WHAT YOU HAVE TO DO
Copy out each line of the material that includes the word "software".

WORKING DATA
+--
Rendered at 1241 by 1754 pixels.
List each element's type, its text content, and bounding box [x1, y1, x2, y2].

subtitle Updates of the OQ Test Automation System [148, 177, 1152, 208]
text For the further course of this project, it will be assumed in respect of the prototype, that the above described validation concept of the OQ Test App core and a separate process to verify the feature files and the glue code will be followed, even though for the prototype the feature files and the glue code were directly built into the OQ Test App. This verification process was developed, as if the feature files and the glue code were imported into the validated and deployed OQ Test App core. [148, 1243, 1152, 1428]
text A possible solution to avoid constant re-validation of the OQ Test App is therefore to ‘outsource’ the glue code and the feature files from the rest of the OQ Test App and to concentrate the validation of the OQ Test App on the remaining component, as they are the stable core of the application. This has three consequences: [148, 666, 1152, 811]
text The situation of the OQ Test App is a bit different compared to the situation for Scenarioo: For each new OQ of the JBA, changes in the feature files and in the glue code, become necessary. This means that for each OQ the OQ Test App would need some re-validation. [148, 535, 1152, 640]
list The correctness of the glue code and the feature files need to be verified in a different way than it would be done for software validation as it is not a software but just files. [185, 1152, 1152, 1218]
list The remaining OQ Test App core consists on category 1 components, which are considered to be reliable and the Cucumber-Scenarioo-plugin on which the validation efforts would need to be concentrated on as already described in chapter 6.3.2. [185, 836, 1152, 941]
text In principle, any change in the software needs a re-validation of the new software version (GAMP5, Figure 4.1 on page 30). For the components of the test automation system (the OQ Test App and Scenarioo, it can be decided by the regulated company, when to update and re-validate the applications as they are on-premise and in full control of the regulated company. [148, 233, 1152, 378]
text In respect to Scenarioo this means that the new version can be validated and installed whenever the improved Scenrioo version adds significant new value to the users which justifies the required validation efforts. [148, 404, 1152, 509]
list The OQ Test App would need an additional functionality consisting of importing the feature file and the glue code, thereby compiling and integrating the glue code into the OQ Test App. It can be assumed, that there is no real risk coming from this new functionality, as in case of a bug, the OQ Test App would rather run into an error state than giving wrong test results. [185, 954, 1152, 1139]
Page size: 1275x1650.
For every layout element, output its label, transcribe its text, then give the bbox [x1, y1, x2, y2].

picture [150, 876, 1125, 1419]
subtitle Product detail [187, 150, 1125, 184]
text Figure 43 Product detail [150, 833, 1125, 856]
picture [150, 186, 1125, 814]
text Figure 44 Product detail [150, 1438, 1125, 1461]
+--
EXPECTED OUTPUT
list The correctness of the glue code and the feature files need to be verified in a different way than it would be done for software validation as it is not a software but just files. [185, 1152, 1152, 1218]
text In principle, any change in the software needs a re-validation of the new software version (GAMP5, Figure 4.1 on page 30). For the components of the test automation system (the OQ Test App and Scenarioo, it can be decided by the regulated company, when to update and re-validate the applications as they are on-premise and in full control of the regulated company. [148, 233, 1152, 378]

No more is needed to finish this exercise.